Once hemoglobin is liberated into plasma, the free hemoglobin (which is a tetramer) breaks down into hemoglobin dimers in plasma and has two fates:

IV hemolysis
Intravascular hemolysis
  1. It can bind haptoglobin (an α-2 globulin produced in the liver) and the hemoglobin-haptoglobin complexes are taken up by hepatocytes and macrophages (the complex binds to the haptoglobin receptor, CD163, initiating phagocytosis), to a lesser extent. Once within macrophages or hepatocytes, the hemoglobin is broken down into unconjugated bilirubin (see image to the right on the sequence of events of how hemoglobin is converted to unconjugated bilirubin). This process is similar to that which occurs when hemoglobin is released from red blood cells that are being destroyed within macrophages during extravascular hemolysis.
  2. When hemoglobin is in excess of haptoglobin (this occurs at around a hemoglobin concentration of 150 mg/dL), the excess hemoglobin dimers are filtered readily through the glomerulus (free hemoglobin is fairly small, since a hemoglobin monomer is around 17 kD, well below the glomerular filtration barrier limit). This will cause a hemoglobinuria (see image to the right and above) and a positive reaction for heme on the dipstick (with no erythrocytes evident in the urine sediment and no evidence of severe skeletal muscle injury producing myoglobinuria). Since proximal renal tubules can reabsorb hemoglobin from the tubular lumen and contain heme oxygenase, they can generate unconjugated bilirubin.

    renal conjugation
    Renal conjugation of bilirubin

Thus we can detect the presence of a concurrent intravascular hemolysis if we see hemoglobinemia and hemoglobinuria in an anemic patient. However, we can only make this conclusion, if we rule out in vitro (false) hemolysis first. Intravascular hemolysis is not good for the patient. It results in tissue injury (through initiating oxidant injury and scavenging the important protective vasodilator and platelet inhibitor, nitric oxide), inciting inflammation and triggering thrombosis (heme and hemoglobin bind to toll-like receptor 4 on cells, inciting a similar inflammatory response to lipopolysaccharide from gram negative bacteria). In the kidney, heme/hemoglobin can result in acute kidney injury, which is multifactorial and due to ischemic injury from nitric oxide scavenging and the direct toxic effects of heme. You can actually see the hemoglobin within the tubules in patients with severe intravascular hemolysis and it is called a hemoglobinuric nephropathy. Endothelial dysfunction from heme can result in vasoconstriction and decreased blood flow to organs (including the kidney), compounding tissue injury and immunothrombosis (Sundd et al 2019). Therefore, the presence of intravascular hemolysis in an animal with a hemolytic anemia usually indicates a poorer prognosis.
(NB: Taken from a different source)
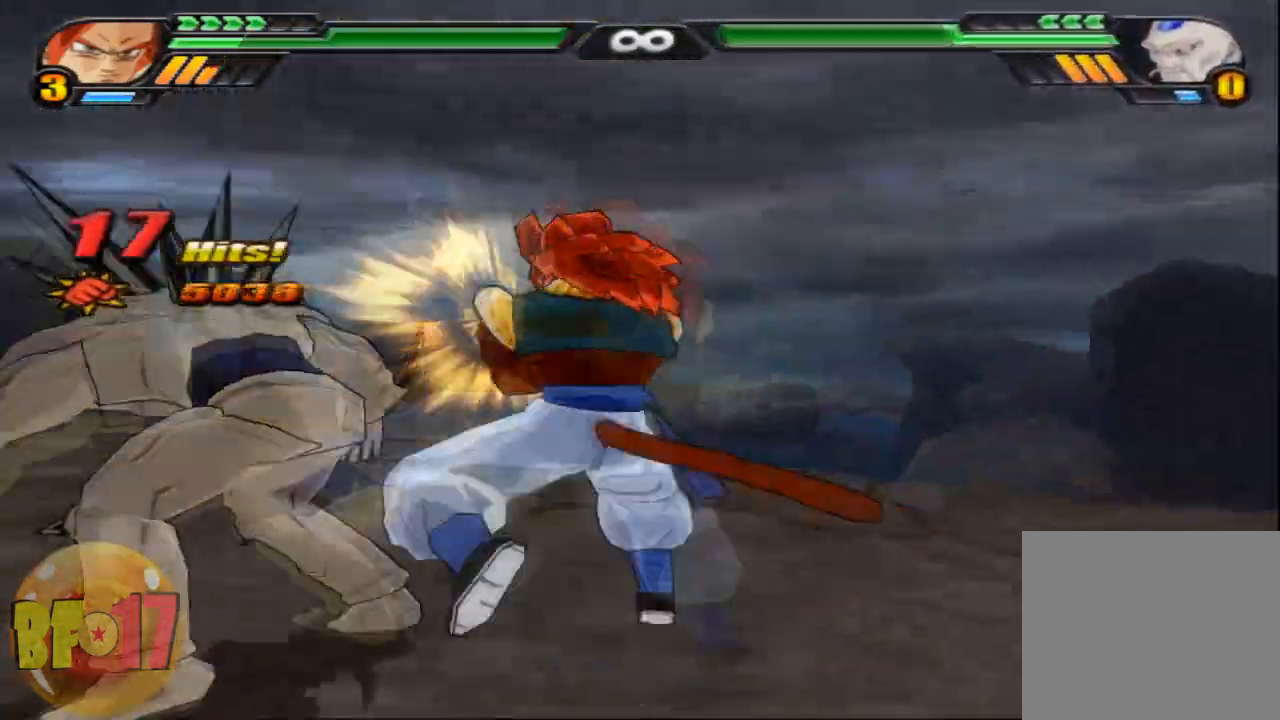
{"buttons": [], "left_stick": "up", "right_stick": "center", "events": [[100, "SQUARE", "up"], [167, "SQUARE", "down"], [300, "SQUARE", "up"], [467, "left_stick", "up"]]}
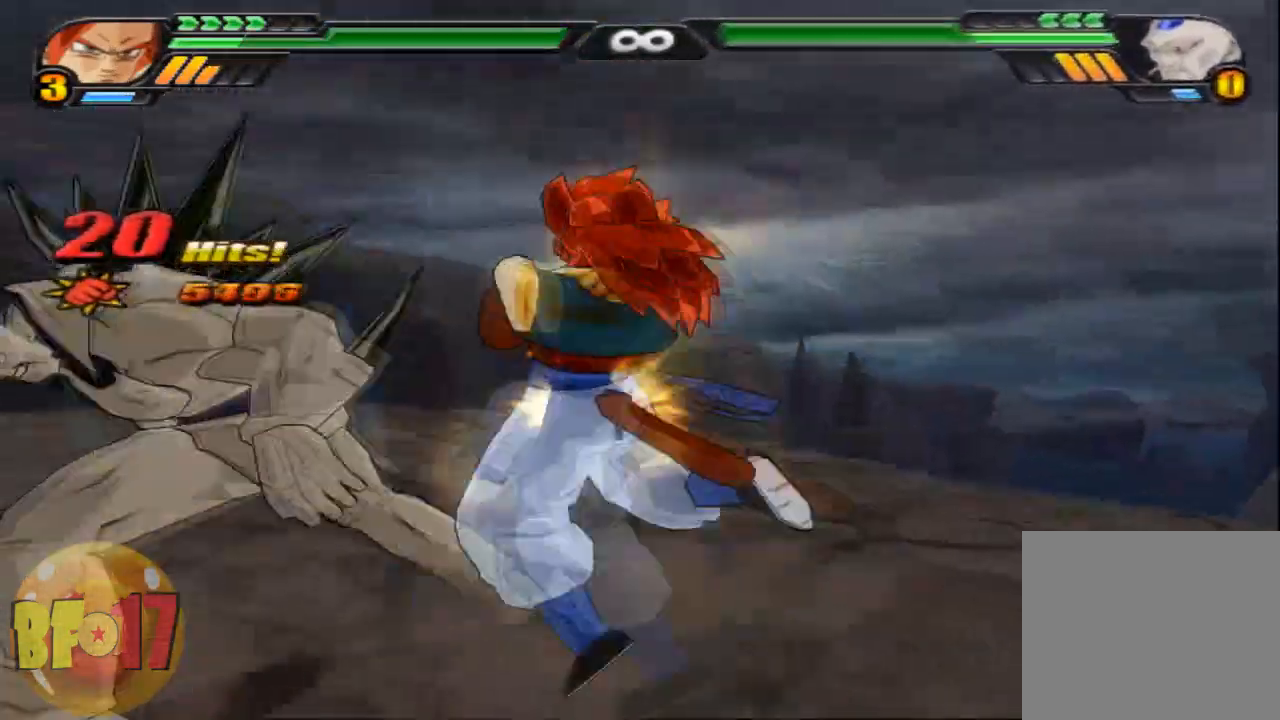
{"buttons": [], "left_stick": "center", "right_stick": "center", "events": [[33, "TRIANGLE", "down"], [133, "TRIANGLE", "up"], [166, "left_stick", "center"]]}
In vivo versus in vitro hemolysis
Note that RBCs can also lyse or rupture in vitro (either in the blood collection tube or during collection). When this occurs, the hemolysis is considered an artifact and does not indicate the animal has a hemolytic anemia. Artifactual hemolysis results from poor venipuncture technique, prolonged blood storage, exposure to temperature extremes (hot or cold enough to freeze the cells), and certain anticoagulants (fluoride-oxalate) will cause artifactual red blood cell lysis. Red blood cells are also more fragile in lipemic samples and tend to lyse more readily in these samples, even if the blood is stored or handled correctly. This artifactual red blood cell lysis can mimic intravascular hemolysis and it can be very difficult to tell them apart (particularly in the laboratory where all we see is the sample and not the patient). They both will result in hemoglobinemia and ghost cells. However, if the animal is anemic and has hemoglobinuria, true intravascular hemolysis, i.e. a pathological hemolytic anemia, is likely. In the laboratory, we can also sometimes tell if hemolysis in plasma is an artifact. If we see pink or red plasma when examining plasma appearance as a part of a hemogram (collected into EDTA) but the serum or plasma in the chemistry panel shows no evidence of hemolysis (hemolytic index <20 units), in vitro hemolysis is likely. We see this frequently in mailed in samples in the dead of winter, where samples may freeze during shipping. We frequently see more hemolysis in serum samples than plasma samples, because RBCs are ruptured manually during removal of serum from the clot. With in vitro hemolysis, the RBC result that most accurately reflects the oxygen-carrying capacity is the hemoglobin (because the analyzer lyses the RBCs to measure hemoglobin, it does not matter if they were “prelysed” in the tube). Conversely, as described above, the hemoglobin may over-estimate the oxygen carrying capacity in a “true” in vivo hemolytic anemia. With both in vivio or in vitro hemolysis, the MCH and MCHC may be falsely increased (because hemoglobin is the common numerator for these calculated indices and is higher than the denominators, which are RBC count and HCT, respectively).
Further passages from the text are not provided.